La locura la traemos por dentro, aunque nadie nos comprenda. En mi entorno familiar hay locas y loquitos. Una madre -la hija más pequeña- que le compra al hijo una batería con platillos y tambora a sabiendas que ninguno de mis descendientes tiene vena musical, ni siquiera cantan en el baño. También le compró una yegua y un pial para convertirlo en vaquero de medianoche cuando aquel se duerme a las diez peeme. Lo peor: a uno de mis bisnietos, aspirante a caballista y guitarrista, con novia quinceañera, la madre -mi nieta, aclaro- lo metió a una escuela de box, ignorando que los viejos boxeadores, chatos, chimuelos y sin orejas por tanto trancazo, terminan loquitos. Escuchan un timbre, el del vendedor de paletas por ejemplo, y brincan de la banca del parque tirando golpes a lo loco.

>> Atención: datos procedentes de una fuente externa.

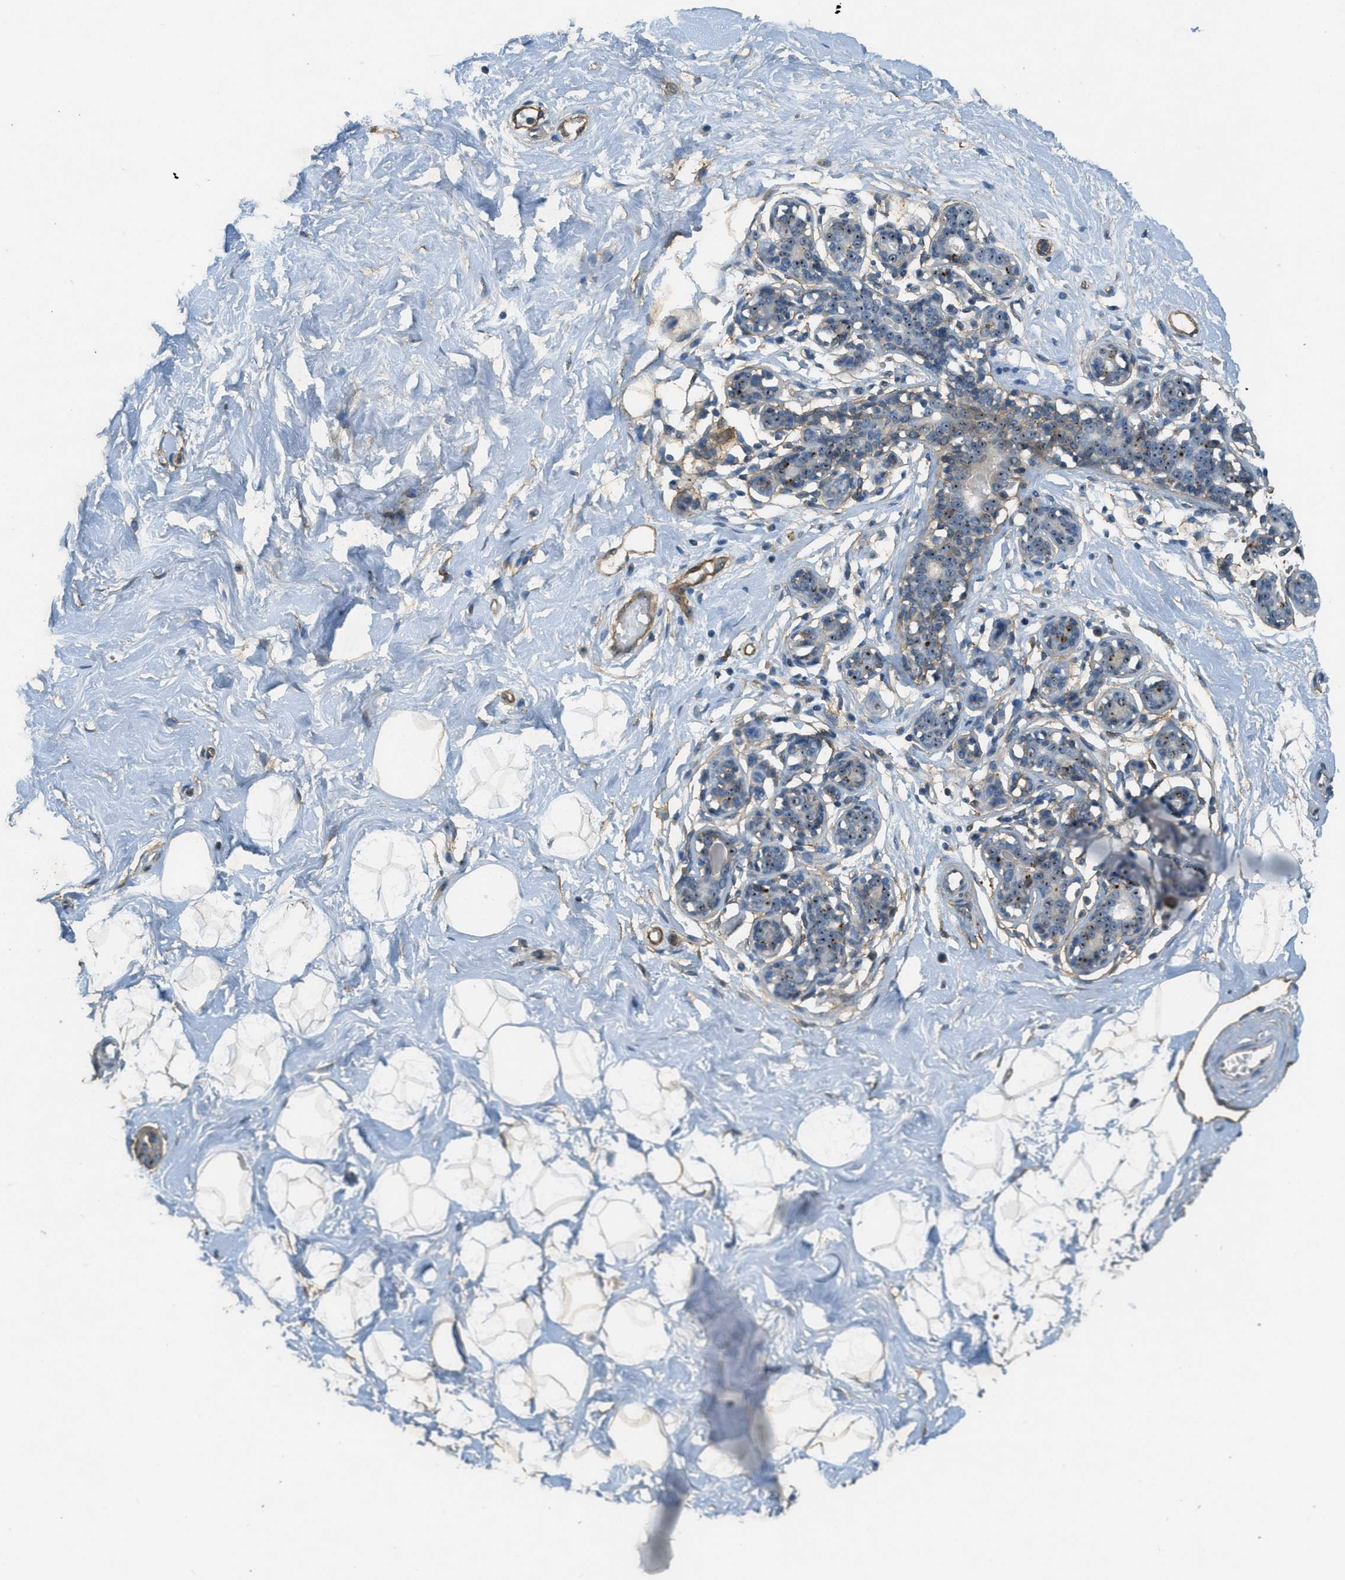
{"staining": {"intensity": "moderate", "quantity": "25%-75%", "location": "cytoplasmic/membranous"}, "tissue": "breast", "cell_type": "Adipocytes", "image_type": "normal", "snomed": [{"axis": "morphology", "description": "Normal tissue, NOS"}, {"axis": "topography", "description": "Breast"}], "caption": "Unremarkable breast was stained to show a protein in brown. There is medium levels of moderate cytoplasmic/membranous positivity in approximately 25%-75% of adipocytes.", "gene": "OSMR", "patient": {"sex": "female", "age": 23}}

Aquella hija tiene alberca y a cada rato la pinta, la limpia, la barre y renueva los adoquines de las banquetas, pero nunca la usa. Pasa de lado sólo para observar a un huitlacoche que duerme en el cuarto de máquinas. Platica con las gallinas, los borregos y los canes que tiene en el patio y presume con una vibora mañanera que a veces aparece dormida bajo su ventana, la de mi hija, no la del reptil.

24 horas manejando sin descanso hasta Vallarta, ida y vuelta, con tres familias atiborradas en una camioneta con doble cabina ¿no es otro síntoma de locura? La misma descompostura mental revela el hombrecito de la casa al salir a las cinco de la mañana en una combi antidiluviana hasta Cuatro Ciénegas para rastrear a los tomadores de cerveza de la edad de piedra junto con los también zafados nómadas del desierto. ¡Una locura!.

Hoy regresé -53 años después- a aquellos lugares donde se hallaba el campo de beisbol y la clínica, con la idea de disfrutar con los acordes musicales del piano maestro y los gritos de los locos festejando a los locos que jugaban afuera. Pero ya no hay bates, tampoco pelotas, jugadores y lunáticos. El sanatorio murió bajo capas de asfalto. Llevé una bolsa con esferas beisboleras para arrojarlas a las ventanas de los vesánicos encerrados, y esperar a que las devuelvan con el grito -por cierto bastante razonado-: ¡Juego de locos! Intentaré atraparlas con un guante de beisbol, duro y sin carnaza amortiguadora.

. No importa que la gente que pasa por allí, me juzgue lorenzo, leocadio, majareta, insano, salido del riel y demás yerbas. Lo bueno es que no estoy solo en esta aventura esquizofrénica. Volteo hacia mi izquierda y observo a mi bisnieta Andrea, de dos años de edad, darle de puntapiés a la pared porque según ella la pared le pegó. Luego se va, entra a mi cuarto donde guardo mis juguetes y regresa, llorando, tres minutos después.

-¿Qué te pasó? le pregunto.

-Me mordió el cocodrilo. -¿En mi cuarto? Y salto alarmado de la silla. Se limpia los mocos con la mano izquierda y con la derecha me muestra un cocodrilito de cerámica. -¡Niña loca! le grito y me pongo a hacer lagartijas en la pared. Aunque nadie me comprenda.